**PROBLEM STATEMENT**
Extract each line of the records below that contains the word "total", and copy every such line in full.

**PROVIDED MATERIAL**
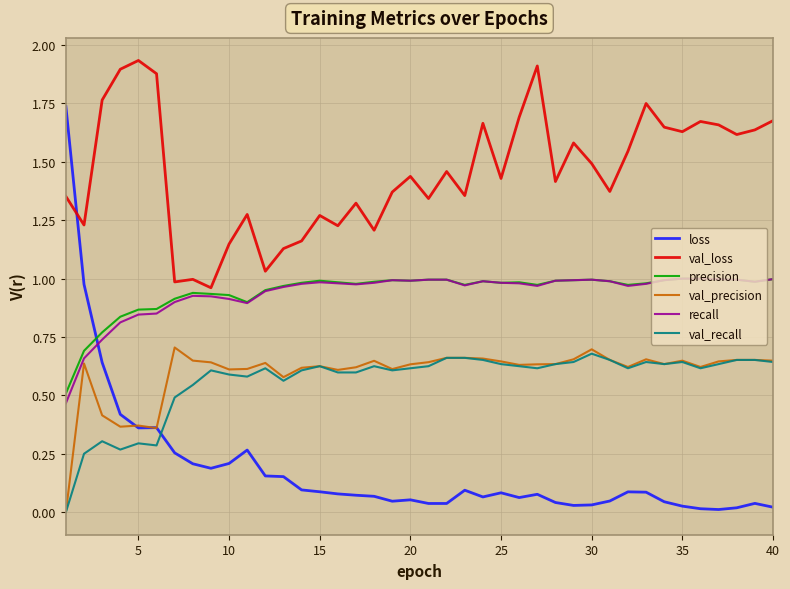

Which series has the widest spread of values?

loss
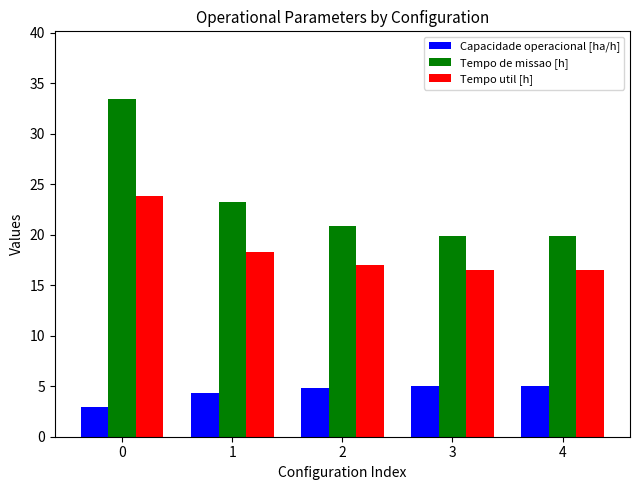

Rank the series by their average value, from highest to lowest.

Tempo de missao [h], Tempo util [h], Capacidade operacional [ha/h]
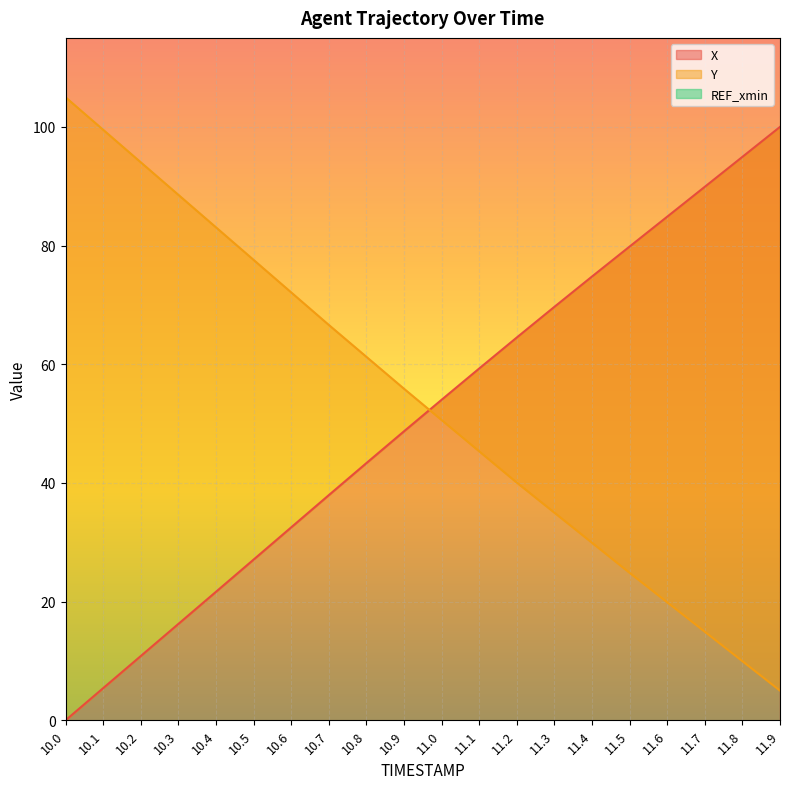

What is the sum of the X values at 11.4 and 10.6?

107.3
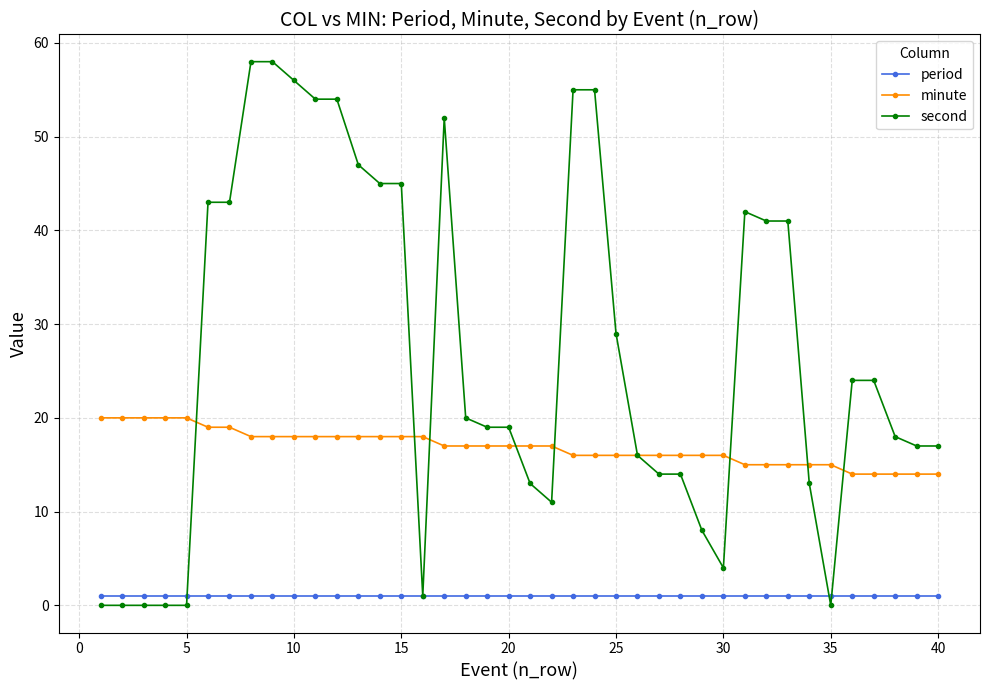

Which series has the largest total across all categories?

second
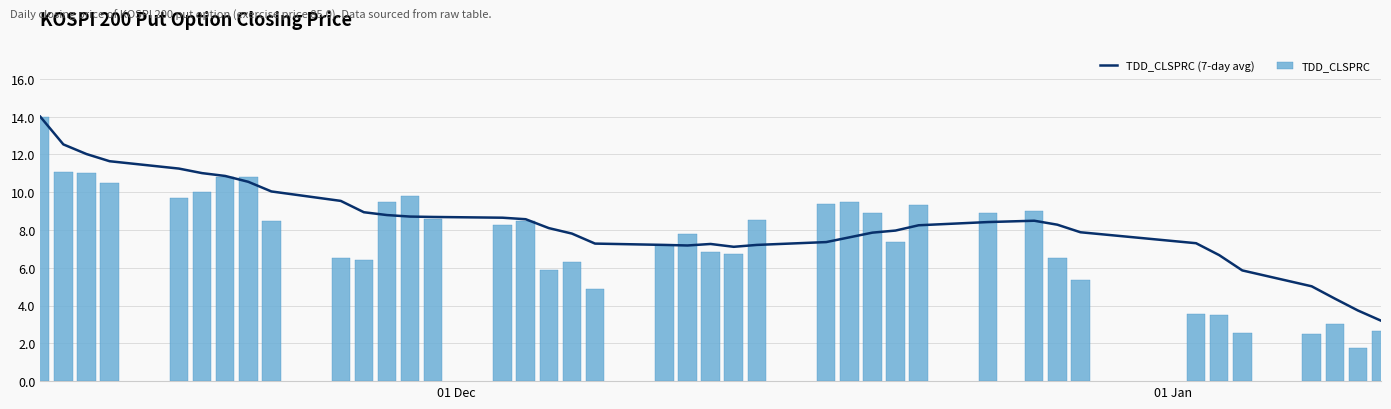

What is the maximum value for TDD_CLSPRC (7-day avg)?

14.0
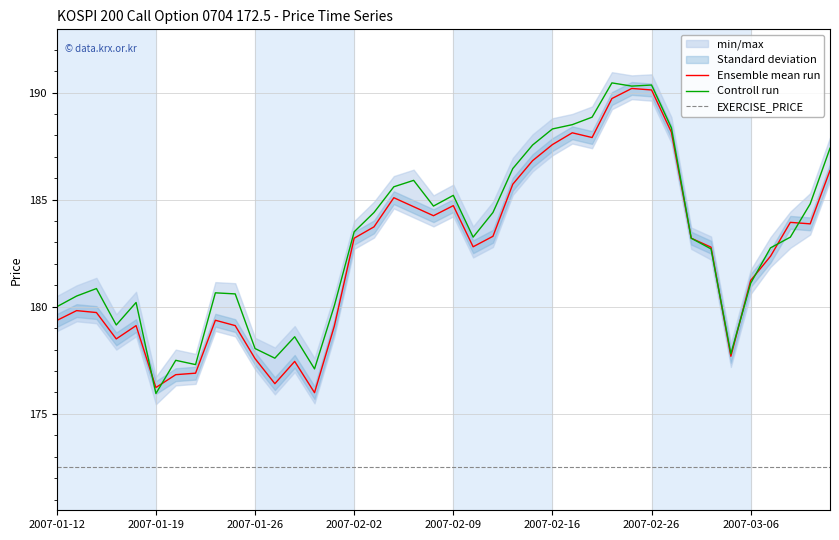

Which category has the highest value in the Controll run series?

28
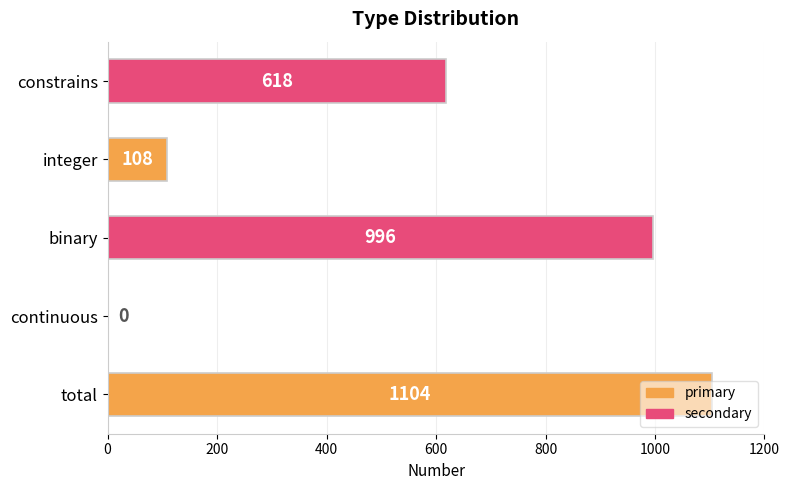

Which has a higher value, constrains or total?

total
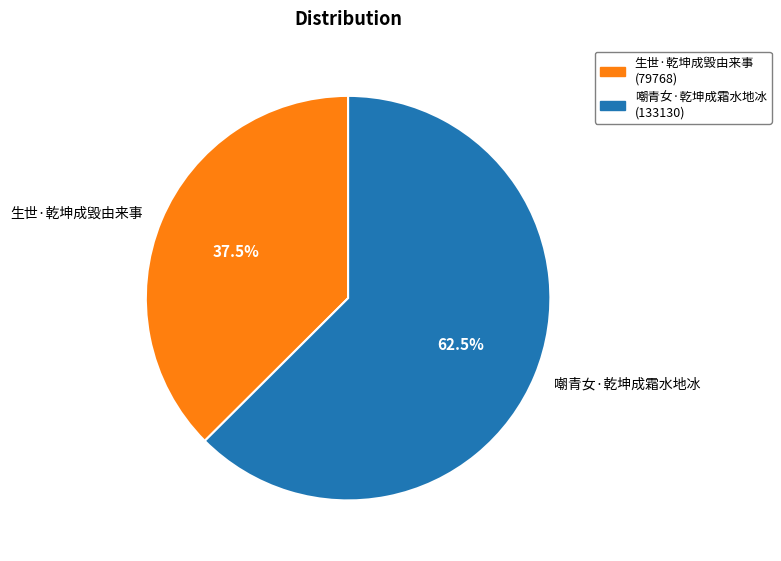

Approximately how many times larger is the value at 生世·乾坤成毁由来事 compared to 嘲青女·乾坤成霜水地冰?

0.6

**SOLUTION BELOW**
Which series has the largest total across all categories?
Which has a higher value, constrains or total?
total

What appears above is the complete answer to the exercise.